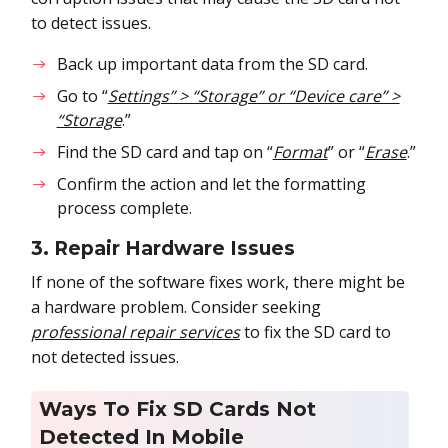
to detect issues.
Back up important data from the SD card.
Go to “
Settings” > “Storage” or “Device care” >
“Storage
.”
Find the SD card and tap on “
Format
” or “
Erase
.”
Confirm the action and let the formatting
process complete.
3. Repair Hardware Issues
If none of the software fixes work, there might be
a hardware problem. Consider seeking
professional repair services
to fix the SD card to
not detected issues.
Ways To Fix SD Cards Not
Detected In Mobile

● JOB ITEM:
Format these lines as a Markdown table with the columns Row and Text, giving each line its own row and number. Skip any blank lines and leave the pictures out.

● ANSWER SECTION:
| Row | Text |
|---|---|
| 1 | to detect issues. |
| 2 | Back up important data from the SD card. |
| 3 | Go to “ |
| 4 | Settings” > “Storage” or “Device care” > |
| 5 | “Storage |
| 6 | .” |
| 7 | Find the SD card and tap on “ |
| 8 | Format |
| 9 | ” or “ |
| 10 | Erase |
| 11 | .” |
| 12 | Confirm the action and let the formatting |
| 13 | process complete. |
| 14 | 3. Repair Hardware Issues |
| 15 | If none of the software fixes work, there might be |
| 16 | a hardware problem. Consider seeking |
| 17 | professional repair services |
| 18 | to fix the SD card to |
| 19 | not detected issues. |
| 20 | Ways To Fix SD Cards Not |
| 21 | Detected In Mobile |